▶ [INPUT]
******************************

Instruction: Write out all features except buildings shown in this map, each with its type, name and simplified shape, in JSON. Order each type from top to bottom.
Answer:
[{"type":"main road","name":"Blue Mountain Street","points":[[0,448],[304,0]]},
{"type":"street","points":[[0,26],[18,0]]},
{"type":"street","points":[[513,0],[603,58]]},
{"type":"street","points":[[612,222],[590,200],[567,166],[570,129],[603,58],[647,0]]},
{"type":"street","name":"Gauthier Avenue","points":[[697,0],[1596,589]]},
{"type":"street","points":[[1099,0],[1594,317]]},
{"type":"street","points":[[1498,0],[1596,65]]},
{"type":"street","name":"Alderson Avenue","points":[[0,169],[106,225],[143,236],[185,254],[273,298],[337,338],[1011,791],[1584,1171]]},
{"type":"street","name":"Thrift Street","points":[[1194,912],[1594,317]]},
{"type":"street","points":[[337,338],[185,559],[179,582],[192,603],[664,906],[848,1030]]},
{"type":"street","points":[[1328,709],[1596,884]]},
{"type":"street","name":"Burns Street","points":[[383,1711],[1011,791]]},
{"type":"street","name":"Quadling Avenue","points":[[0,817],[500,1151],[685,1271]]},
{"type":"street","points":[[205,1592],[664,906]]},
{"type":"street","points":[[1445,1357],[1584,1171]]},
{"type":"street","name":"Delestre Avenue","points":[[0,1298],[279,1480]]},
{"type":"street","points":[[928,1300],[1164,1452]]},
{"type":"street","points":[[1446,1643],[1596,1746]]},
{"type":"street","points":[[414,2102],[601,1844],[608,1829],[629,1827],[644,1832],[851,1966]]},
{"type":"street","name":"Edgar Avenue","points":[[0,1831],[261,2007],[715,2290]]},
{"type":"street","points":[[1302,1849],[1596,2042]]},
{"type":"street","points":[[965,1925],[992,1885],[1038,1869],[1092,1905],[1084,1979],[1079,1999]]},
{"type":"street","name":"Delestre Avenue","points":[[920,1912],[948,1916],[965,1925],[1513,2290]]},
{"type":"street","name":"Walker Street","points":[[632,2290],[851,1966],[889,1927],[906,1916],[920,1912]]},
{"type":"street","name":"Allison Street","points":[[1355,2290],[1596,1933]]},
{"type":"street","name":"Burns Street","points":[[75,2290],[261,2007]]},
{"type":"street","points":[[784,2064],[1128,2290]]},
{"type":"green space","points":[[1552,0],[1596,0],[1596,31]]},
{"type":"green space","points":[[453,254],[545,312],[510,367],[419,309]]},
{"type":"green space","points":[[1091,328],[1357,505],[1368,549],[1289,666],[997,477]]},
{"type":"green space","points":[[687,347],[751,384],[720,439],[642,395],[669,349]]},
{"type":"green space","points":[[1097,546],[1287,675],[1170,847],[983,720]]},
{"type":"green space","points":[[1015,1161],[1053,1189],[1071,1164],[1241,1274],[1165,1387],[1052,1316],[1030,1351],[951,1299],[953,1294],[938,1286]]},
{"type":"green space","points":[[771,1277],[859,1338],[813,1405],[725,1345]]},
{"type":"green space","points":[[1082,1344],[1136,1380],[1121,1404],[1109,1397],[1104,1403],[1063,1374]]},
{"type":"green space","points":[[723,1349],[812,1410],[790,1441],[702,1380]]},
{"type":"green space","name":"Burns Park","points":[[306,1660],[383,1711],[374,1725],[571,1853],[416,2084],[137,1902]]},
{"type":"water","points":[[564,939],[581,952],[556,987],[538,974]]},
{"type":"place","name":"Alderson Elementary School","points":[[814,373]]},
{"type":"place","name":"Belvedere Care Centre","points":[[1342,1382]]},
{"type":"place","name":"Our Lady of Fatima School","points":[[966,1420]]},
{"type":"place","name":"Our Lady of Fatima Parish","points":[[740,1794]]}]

******************************

▶ [TASK GOAL] List each line of the records that holds the string "School".

▶ [ANSWER FOR THE TASK]
{"type":"place","name":"Alderson Elementary School","points":[[814,373]]},
{"type":"place","name":"Our Lady of Fatima School","points":[[966,1420]]},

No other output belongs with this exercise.